The Smallest Temple of the Acropolis
The Temple of Athena Nike was built during the interruptions of the Peloponnese War, and was the earliest Ionic Temple to be built on the Acropolis, with work starting in 427 B.C.
Though this temple is a small one, it is made entirely of marble. Its position on the front of the Acropolis was purposeful, in that the people of Athens could easily worship the Goddess of Victory during times of war, in the hope of a prosperous outcome.
It was Athens ambitions to be seen as a world power, such as Persia, that prompted the decision to build the temple. As with other temples on the Acropolis, the temple was beautifully decorated with friezes. These depicted the meeting between the Gods Athena, Zeus and Poseidon.
This meeting signifies the religious beliefs of the Athenians, and the hope of creating favour with the Gods, in order for the temple to be worshiped. This would have been particularly necessary especially during the political climate at this time.
The frieze also illustrated the victory by an alliance of Greek city states over the Persians at the battle of Plataea, which took place in 479BC. This depiction was to remind the Athenians of their past days of glory, and to raise moral and spur them on in the current climate.
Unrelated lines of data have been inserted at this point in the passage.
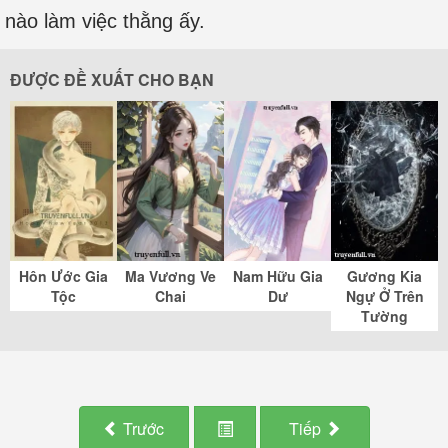
nào làm việc thằng ấy.
ĐƯỢC ĐỀ XUẤT CHO BẠN
Hôn Ước Gia
Ma Vương Ve
Nam Hữu Gia
Gương Kia
Tộc
Chai
Dư
Ngự Ở Trên
Tường
Trước
Tiếp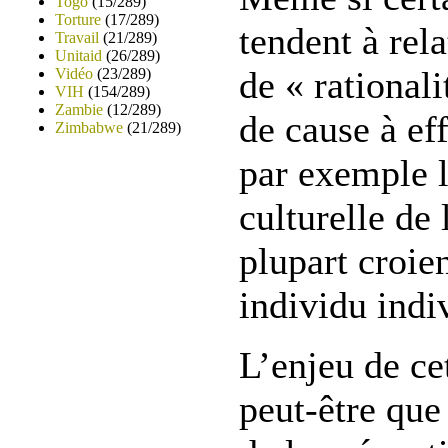
Togo
(15/289)
Torture
(17/289)
tendent à rela
Travail
(21/289)
Unitaid
(26/289)
de « rationali
Vidéo
(23/289)
VIH
(154/289)
Zambie
(12/289)
de cause à eff
Zimbabwe
(21/289)
par exemple l
culturelle de 
plupart croie
individu indiv
L’enjeu de ce
peut-être que 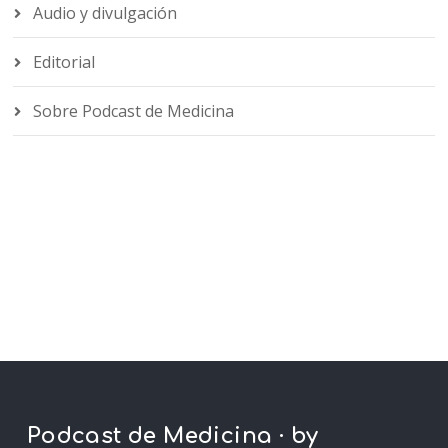
Audio y divulgación
Editorial
Sobre Podcast de Medicina
Podcast de Medicina · by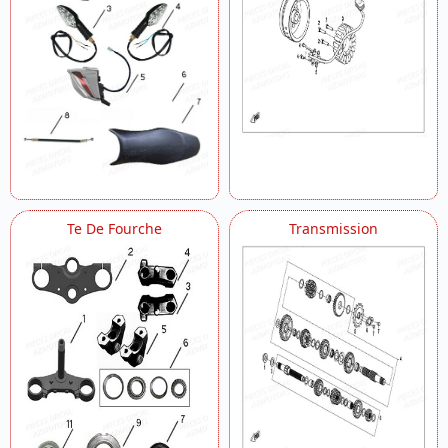
Te De Fourche
Transmission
On completion of the temple, a Parapet (lower wall) was added for extra protection. This parapet was one of the several signs that Athens wanted to resolve her battle with Sparta. In the temple, there was a statue of Athena as “Nike Apterus”, the Goddess without her wings, in the cellar. It is believed that the wings were removed by Athenians, who hoped that this would make Athena remain in the city for success over the Spartans.